If it weren't for the movie Jurassic Park, I question if I would remember Ian and Allan (and maybe only Ian because it's my son's name). I probably would remember Ian's character because he was the rock-and-roll chaos theory mathematician. Allan--I guess he was an archaeologist that didn't like kids.
And I mostly agree with you. Ask me about Sue Grafton's novels, you mention Kinsey; John Sandford, you get Lucas Davenport; Jonathan Kellerman, both Alex and Milo; Robert B. Parker, Spenser and Hawk. Those novels, which all sure have plots, also have interesting characters.
Still, sometimes, if I were asked to describe a bestselling novel's main character--take Michael Crichton's Prey--I might be blank. Uh, don't remember his name or even his job, but he had marital problems. That's about it. The novel was about nanoparticles going crazy. Other than that, couldn't tell you a thing about the main character.
On the other hand, in Dick Francis's "To The Hilt" I can tell you the main character's name was Alexander, he was a painter, he lived out in a bothy in Scotland, was a distant relative to an Earl, had been married to a horse trainer, wasn't liked by his stepfather, his mother was unemotional, his father died in a hunting accident, he wore his hair long, preferred acrylics to oils, was good at hiding things, was considered eccentric by everybody but himself...
Great character and great plot.
Bill Pronzini explains it pretty well here.
There's a real distinction, Mark. It's not just a matter of meaningless buzzwords and dartboard rejection reasons as some here have suggested.
I think you're absolutely right, Mark: you can't have one without the other, not really. (Barring really bad literary fiction, but that's just my nsho.)
I'm probably not one to comment on the whole female or male stereotype thing. I was the only person in the theater, man or woman, to clap her hands and squeal at the fight scene in Bourne Supremacy. (That was WAY cool!) I don't get a kick out of things blowing up, but I love fight scenes.
I tend to think of things through the reader's experience, but I won't bore you with a long, boring comment. I'll bore everyone with a post tomorrow, LOL. ;-)
Haha, Mark.
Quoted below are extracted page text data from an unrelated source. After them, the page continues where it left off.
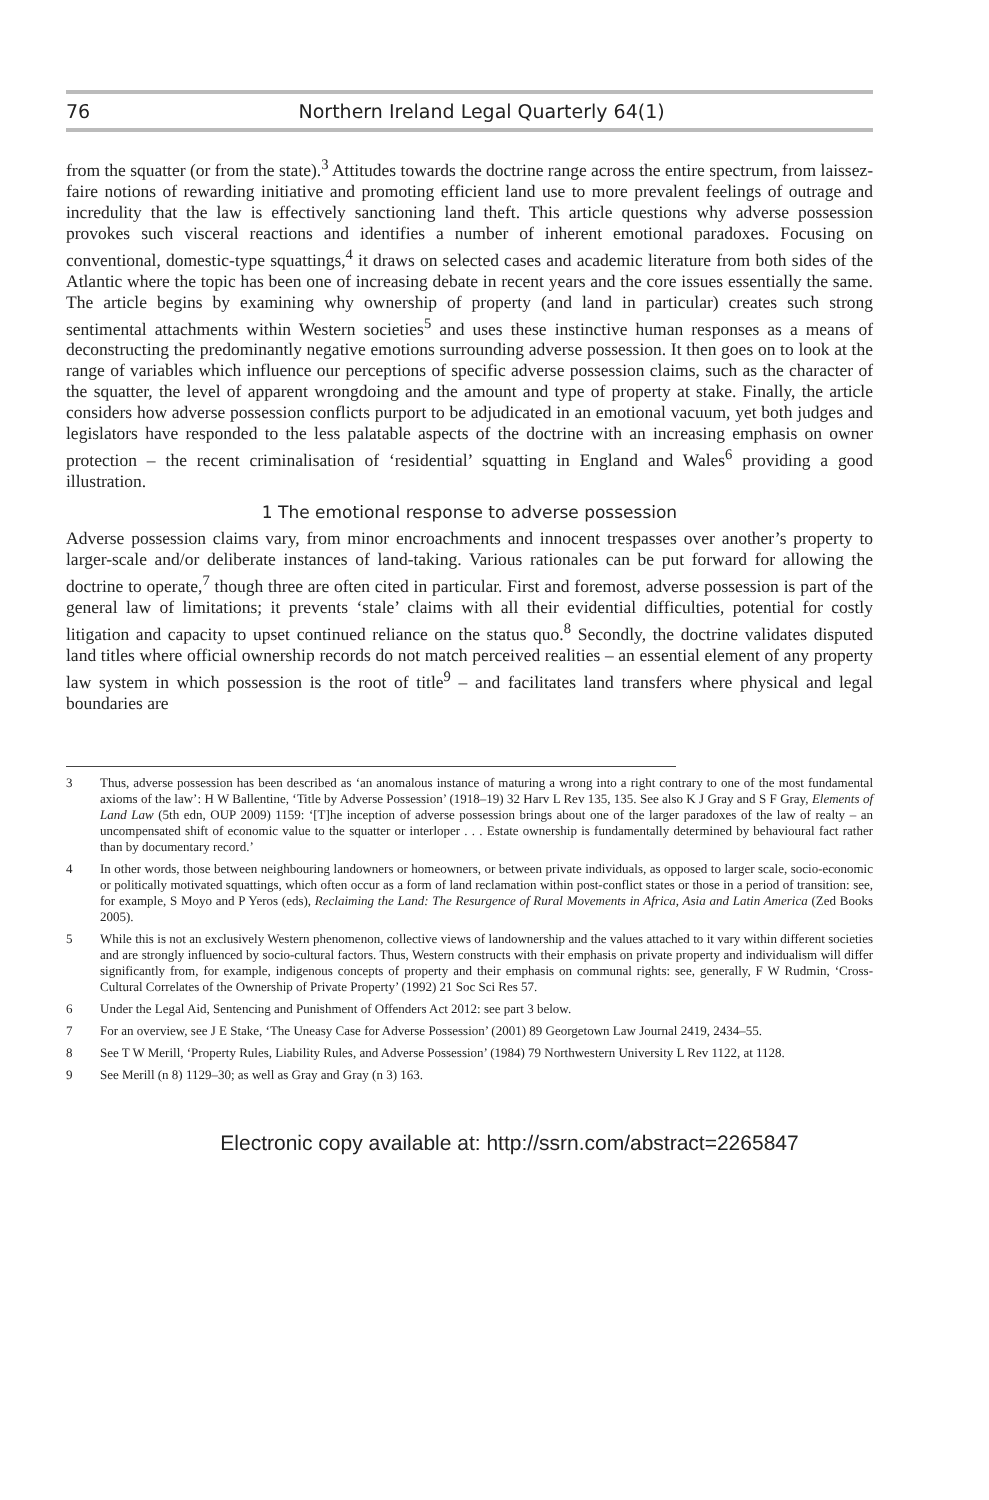76 Northern Ireland Legal Quarterly 64(1)
from the squatter (or from the state).<sup>3</sup> Attitudes towards the doctrine range across the entire spectrum, from laissez-faire notions of rewarding initiative and promoting efficient land use to more prevalent feelings of outrage and incredulity that the law is effectively sanctioning land theft. This article questions why adverse possession provokes such visceral reactions and identifies a number of inherent emotional paradoxes. Focusing on conventional, domestic-type squattings,<sup>4</sup> it draws on selected cases and academic literature from both sides of the Atlantic where the topic has been one of increasing debate in recent years and the core issues essentially the same. The article begins by examining why ownership of property (and land in particular) creates such strong sentimental attachments within Western societies<sup>5</sup> and uses these instinctive human responses as a means of deconstructing the predominantly negative emotions surrounding adverse possession. It then goes on to look at the range of variables which influence our perceptions of specific adverse possession claims, such as the character of the squatter, the level of apparent wrongdoing and the amount and type of property at stake. Finally, the article considers how adverse possession conflicts purport to be adjudicated in an emotional vacuum, yet both judges and legislators have responded to the less palatable aspects of the doctrine with an increasing emphasis on owner protection – the recent criminalisation of ‘residential’ squatting in England and Wales<sup>6</sup> providing a good illustration.
1 The emotional response to adverse possession
Adverse possession claims vary, from minor encroachments and innocent trespasses over another’s property to larger-scale and/or deliberate instances of land-taking. Various rationales can be put forward for allowing the doctrine to operate,<sup>7</sup> though three are often cited in particular. First and foremost, adverse possession is part of the general law of limitations; it prevents ‘stale’ claims with all their evidential difficulties, potential for costly litigation and capacity to upset continued reliance on the status quo.<sup>8</sup> Secondly, the doctrine validates disputed land titles where official ownership records do not match perceived realities – an essential element of any property law system in which possession is the root of title<sup>9</sup> – and facilitates land transfers where physical and legal boundaries are
3 Thus, adverse possession has been described as ‘an anomalous instance of maturing a wrong into a right contrary to one of the most fundamental axioms of the law’: H W Ballentine, ‘Title by Adverse Possession’ (1918–19) 32 Harv L Rev 135, 135. See also K J Gray and S F Gray, Elements of Land Law (5th edn, OUP 2009) 1159: ‘[T]he inception of adverse possession brings about one of the larger paradoxes of the law of realty – an uncompensated shift of economic value to the squatter or interloper . . . Estate ownership is fundamentally determined by behavioural fact rather than by documentary record.’
4 In other words, those between neighbouring landowners or homeowners, or between private individuals, as opposed to larger scale, socio-economic or politically motivated squattings, which often occur as a form of land reclamation within post-conflict states or those in a period of transition: see, for example, S Moyo and P Yeros (eds), Reclaiming the Land: The Resurgence of Rural Movements in Africa, Asia and Latin America (Zed Books 2005).
5 While this is not an exclusively Western phenomenon, collective views of landownership and the values attached to it vary within different societies and are strongly influenced by socio-cultural factors. Thus, Western constructs with their emphasis on private property and individualism will differ significantly from, for example, indigenous concepts of property and their emphasis on communal rights: see, generally, F W Rudmin, ‘Cross-Cultural Correlates of the Ownership of Private Property’ (1992) 21 Soc Sci Res 57.
6 Under the Legal Aid, Sentencing and Punishment of Offenders Act 2012: see part 3 below.
7 For an overview, see J E Stake, ‘The Uneasy Case for Adverse Possession’ (2001) 89 Georgetown Law Journal 2419, 2434–55.
8 See T W Merill, ‘Property Rules, Liability Rules, and Adverse Possession’ (1984) 79 Northwestern University L Rev 1122, at 1128.
9 See Merill (n 8) 1129–30; as well as Gray and Gray (n 3) 163.
Electronic copy available at: http://ssrn.com/abstract=2265847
Good point. Pregnancy as a complication of a story is a little annoying, now that you mention it.
And OMG, now the Asian Warhammer players are spamming your blog. Watch out!
Pregnancy is EXTREMELY annoying as a plot device. I mean, come on. In the "plot" that is my life, pregnancy means I gain 30 pounds and throw up every day for six months, not to mention lounge on the sofa, moaning and drinking coke, while my current kid(s) destroy the house around me.
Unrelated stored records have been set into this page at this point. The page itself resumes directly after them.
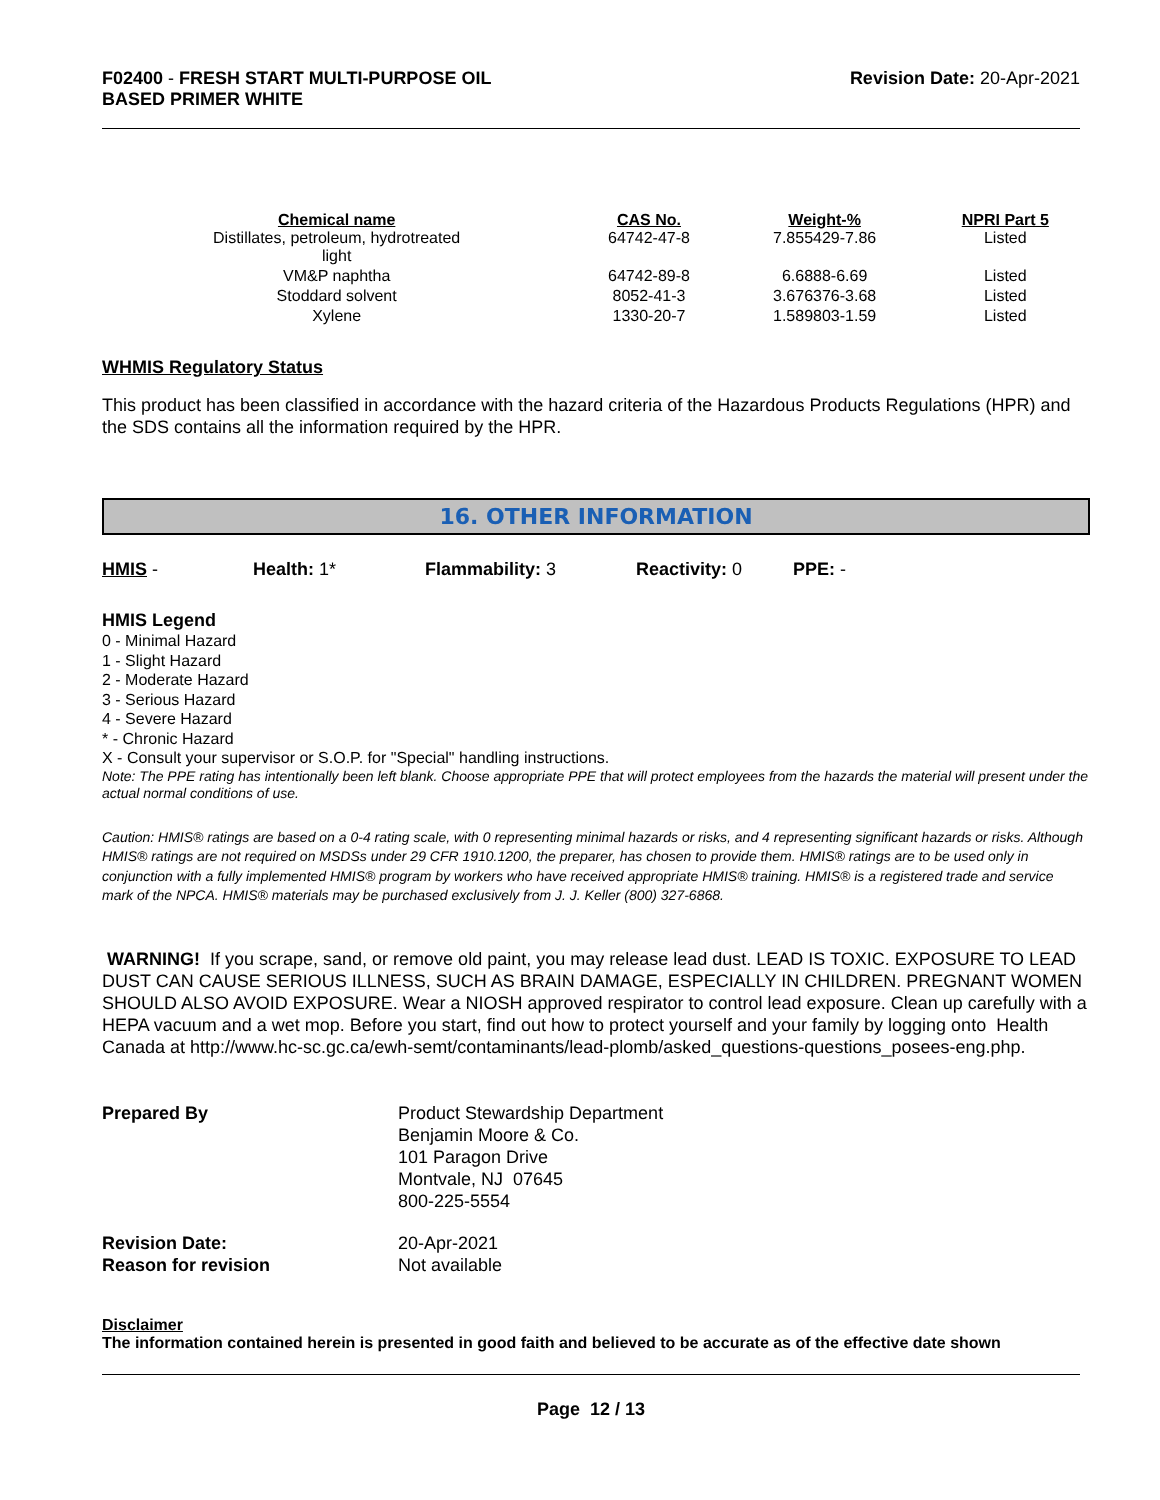F02400 - FRESH START MULTI-PURPOSE OIL
BASED PRIMER WHITE
Revision Date: 20-Apr-2021
| Chemical name | CAS No. | Weight-% | NPRI Part 5 |
| --- | --- | --- | --- |
| Distillates, petroleum, hydrotreated light | 64742-47-8 | 7.855429-7.86 | Listed |
| VM&P naphtha | 64742-89-8 | 6.6888-6.69 | Listed |
| Stoddard solvent | 8052-41-3 | 3.676376-3.68 | Listed |
| Xylene | 1330-20-7 | 1.589803-1.59 | Listed |
WHMIS Regulatory Status
This product has been classified in accordance with the hazard criteria of the Hazardous Products Regulations (HPR) and the SDS contains all the information required by the HPR.
16. OTHER INFORMATION
HMIS - Health: 1* Flammability: 3 Reactivity: 0 PPE: -
HMIS Legend
0 - Minimal Hazard
1 - Slight Hazard
2 - Moderate Hazard
3 - Serious Hazard
4 - Severe Hazard
* - Chronic Hazard
X - Consult your supervisor or S.O.P. for "Special" handling instructions.
Note: The PPE rating has intentionally been left blank. Choose appropriate PPE that will protect employees from the hazards the material will present under the actual normal conditions of use.
Caution: HMIS® ratings are based on a 0-4 rating scale, with 0 representing minimal hazards or risks, and 4 representing significant hazards or risks. Although HMIS® ratings are not required on MSDSs under 29 CFR 1910.1200, the preparer, has chosen to provide them. HMIS® ratings are to be used only in conjunction with a fully implemented HMIS® program by workers who have received appropriate HMIS® training. HMIS® is a registered trade and service mark of the NPCA. HMIS® materials may be purchased exclusively from J. J. Keller (800) 327-6868.
WARNING! If you scrape, sand, or remove old paint, you may release lead dust. LEAD IS TOXIC. EXPOSURE TO LEAD DUST CAN CAUSE SERIOUS ILLNESS, SUCH AS BRAIN DAMAGE, ESPECIALLY IN CHILDREN. PREGNANT WOMEN SHOULD ALSO AVOID EXPOSURE. Wear a NIOSH approved respirator to control lead exposure. Clean up carefully with a HEPA vacuum and a wet mop. Before you start, find out how to protect yourself and your family by logging onto Health Canada at http://www.hc-sc.gc.ca/ewh-semt/contaminants/lead-plomb/asked_questions-questions_posees-eng.php.
Prepared By
Product Stewardship Department
Benjamin Moore & Co.
101 Paragon Drive
Montvale, NJ 07645
800-225-5554
Revision Date:
Reason for revision
20-Apr-2021
Not available
Disclaimer
The information contained herein is presented in good faith and believed to be accurate as of the effective date shown
Page 12 / 13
Er, plot v character? What he said. :D
Hardly scintillating stuff.
Although it’s hard to pin down a solid definition between character versus plot driven stories, I tend to know the difference when I read them. To me, the key element in a character driven story is growth. The main character is not the same person at the end that he or she was at the beginning. The character changes, sometimes for good, sometimes not. But there’s always some change, no matter how small.
In plot-driven stories such as James Bond or Dirk Pitt novels, there’s little if any change or growth in the main character from beginning to end. Their job is to act and react to the plot. In the end, 007 is the same guy he was at the beginning.
Joe,
(I'm waiting for those 30,000 words you promised me!)
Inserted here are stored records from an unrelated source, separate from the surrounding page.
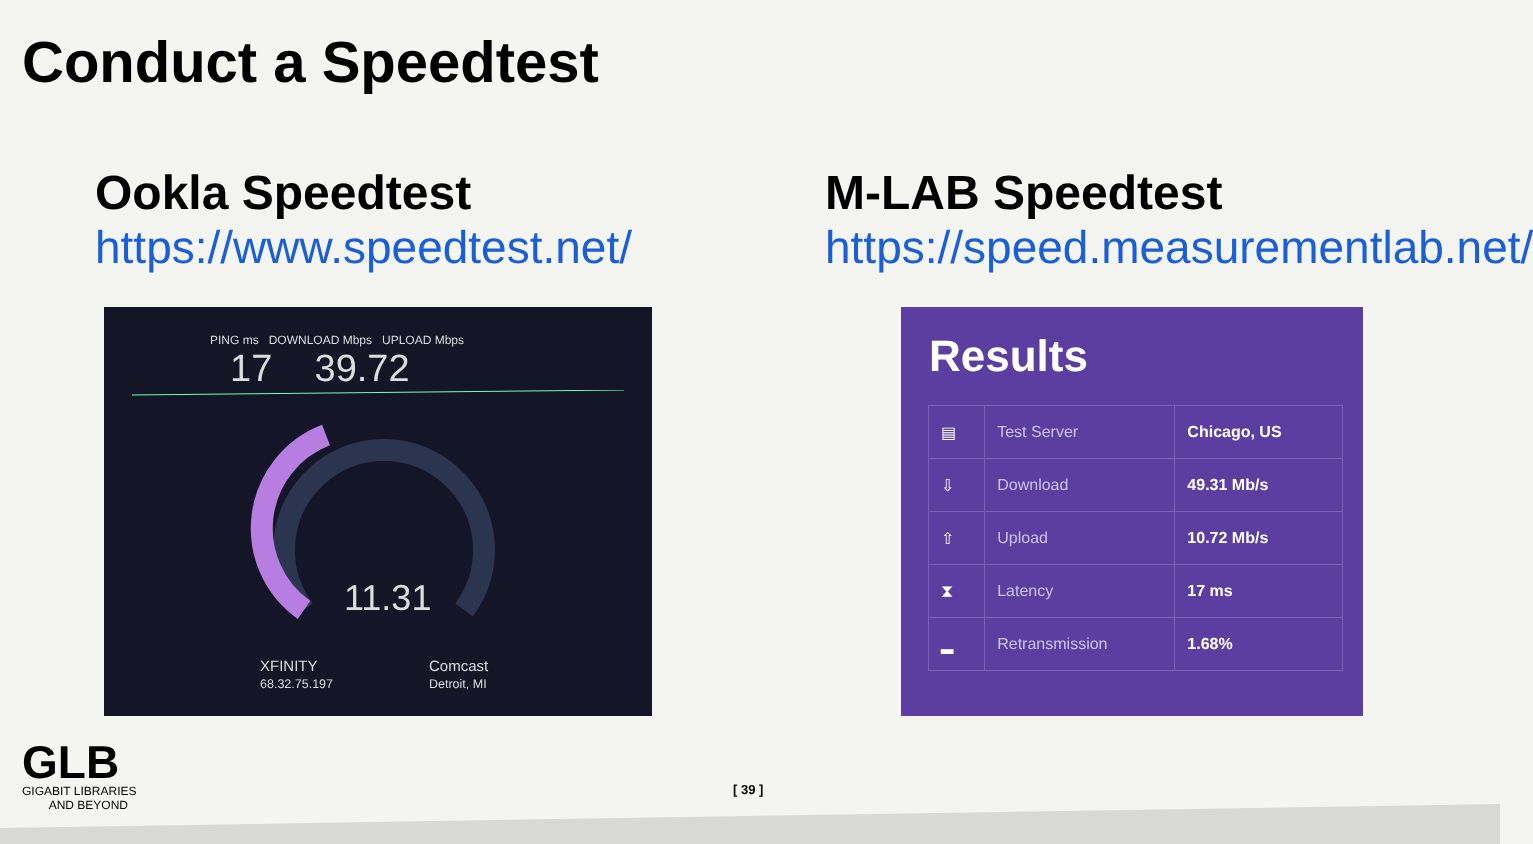Conduct a Speedtest
Ookla Speedtest
https://www.speedtest.net/
M-LAB Speedtest
https://speed.measurementlab.net/
PING ms DOWNLOAD Mbps UPLOAD Mbps
17 39.72
11.31
XFINITY
68.32.75.197
Comcast
Detroit, MI
Results
| ▤ | Test Server | Chicago, US |
| ⇩ | Download | 49.31 Mb/s |
| ⇧ | Upload | 10.72 Mb/s |
| ⧗ | Latency | 17 ms |
| ▂ | Retransmission | 1.68% |
GLB
GIGABIT LIBRARIES
AND BEYOND
[ 39 ]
So it's like the definition of obscenity, huh? You know it when you see it?
I don't disagree, I just wonder, has Alexa Delaware changed much over the course of 20 books or so? I think Kinsey Millhone has (not necessarily for the better; she's crabbier and more insulated than she was 17 or 18 books ago). John Rain has changed a lot, interestingly, because Barry Eisler writes spy novels, but I would call his books very character-driven, although they have strong plots as well.
What about the novels of Child and Preston, though? Definitely plot-driven. But has Agent Pendergast, certainly one of the more interesting characters in thriller fiction, changed? I'm not sure.
Word verification: slatiog
(I'm waiting for those 30,000 words you promised me!) They're on the way.